Vintage Robert Wesley Amich Framed Lithograph Print titled "The Great Divide. Signature at bottom right. This has some wear on frame as can be seen in photographs. The print appears to be in good condition but should be professionally cleaned to restore color. This has sold on past auction for $199.00. 

Robert Wesley Amich is best known for genre scenes of the "Old West" which he remembered from his childhood in Colorado. He was born to a ranching family who lived on Currant Creek near Canon City, Colorado.  He attended Yale University Law School and took art classes on the side.  Graduating in 1903, He moved to Cleveland, Ohio where he practiced law for two years. He left for New York where he studied privately and at the Art Students League from 1905 to 1909. By the time Amick completed his art education he had begun to sell illustrations to leading magazines including Harper's, Scribner's, American, Redbook, and Metropolitan.  He established a home and studio at Washington Square in New York where he did landscape and genre paintings of both eastern and western scenes, in addition his illustration work.  Amick was elected to the Society of Illustrators in 1913.  In 1915 he opened a summer studio at Woodstock, New York which became a favorite gathering place of members of the art colony.
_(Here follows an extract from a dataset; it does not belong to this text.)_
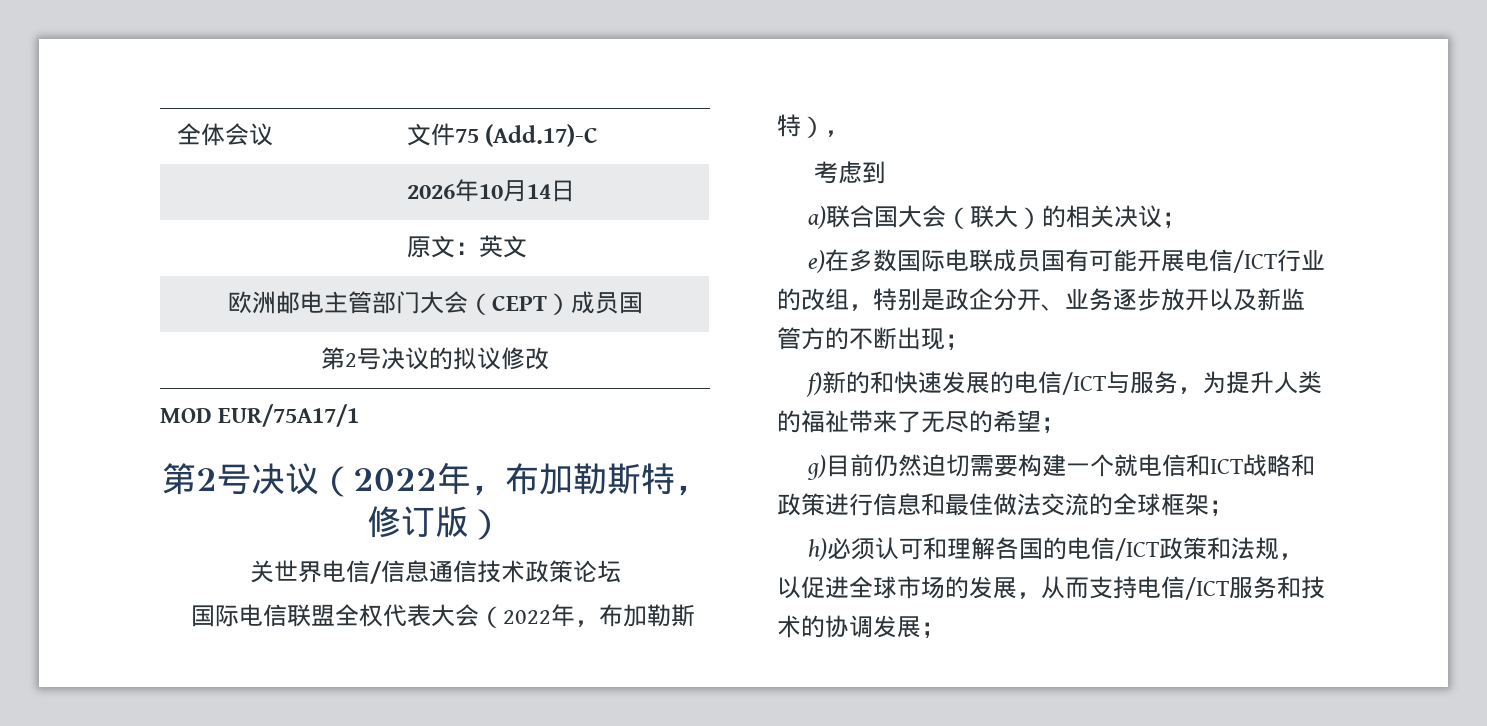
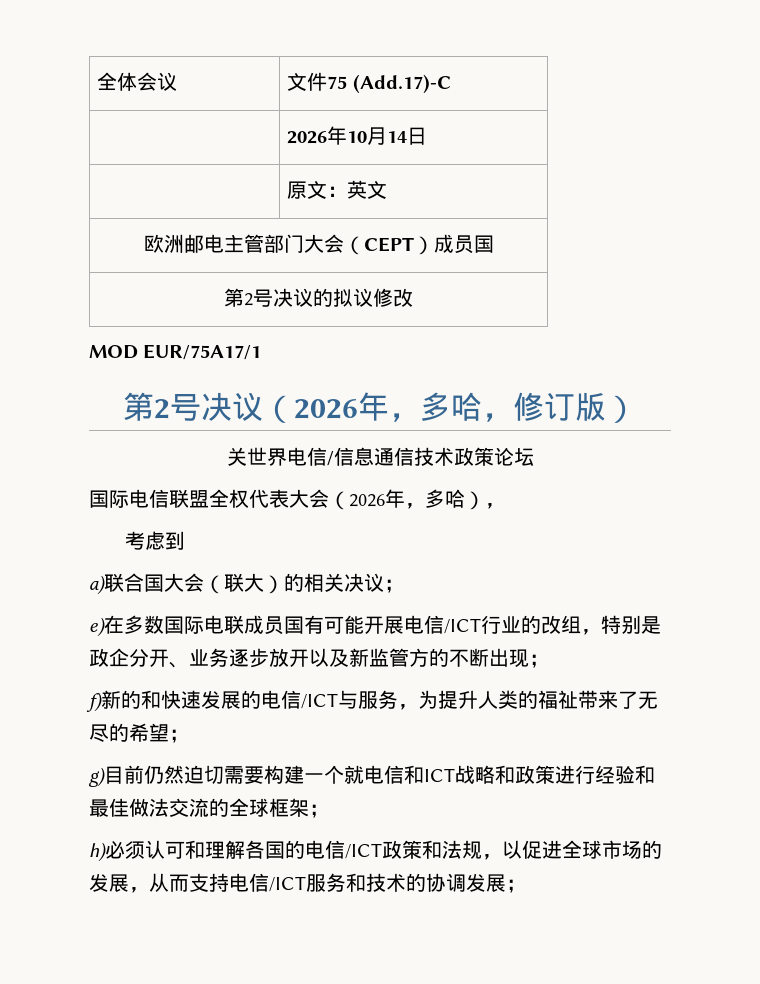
[352,462,675,496] 2022年，布加勒斯特 -> [294,392,482,422] 2026年，多哈
[503,604,696,627] [777,114,801,137] 2022年，布加勒斯特 -> [349,489,465,509] 2026年，多哈
[873,493,921,516] 信息 -> [595,765,635,784] 经验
Between 1921 and 1929, the United States Printing and Lithograph Company reproduced twelve of Amick's western paintings.  They were distributed to public schools around the country and also sold at retail. Amick founded the Art Society of Old Greenwich in 1927 and served as its president for seventeen years.  In the 1940s he added portraits to his body of work, completing more than 100 images of local celebrities.  Always fond of painting horses, Amick made a portrait of the legendary racehorse, Man o' War in 1942. The painting was instantly popular and he was compelled to paint at least two other versions.  The original was made into a top-selling poster.  A year after Amick's death, his most devoted collector, Roy C. Coffee of Texas, organized an exhibition of his paintings which traveled through Colorado, Arizona, New Mexico and Texas.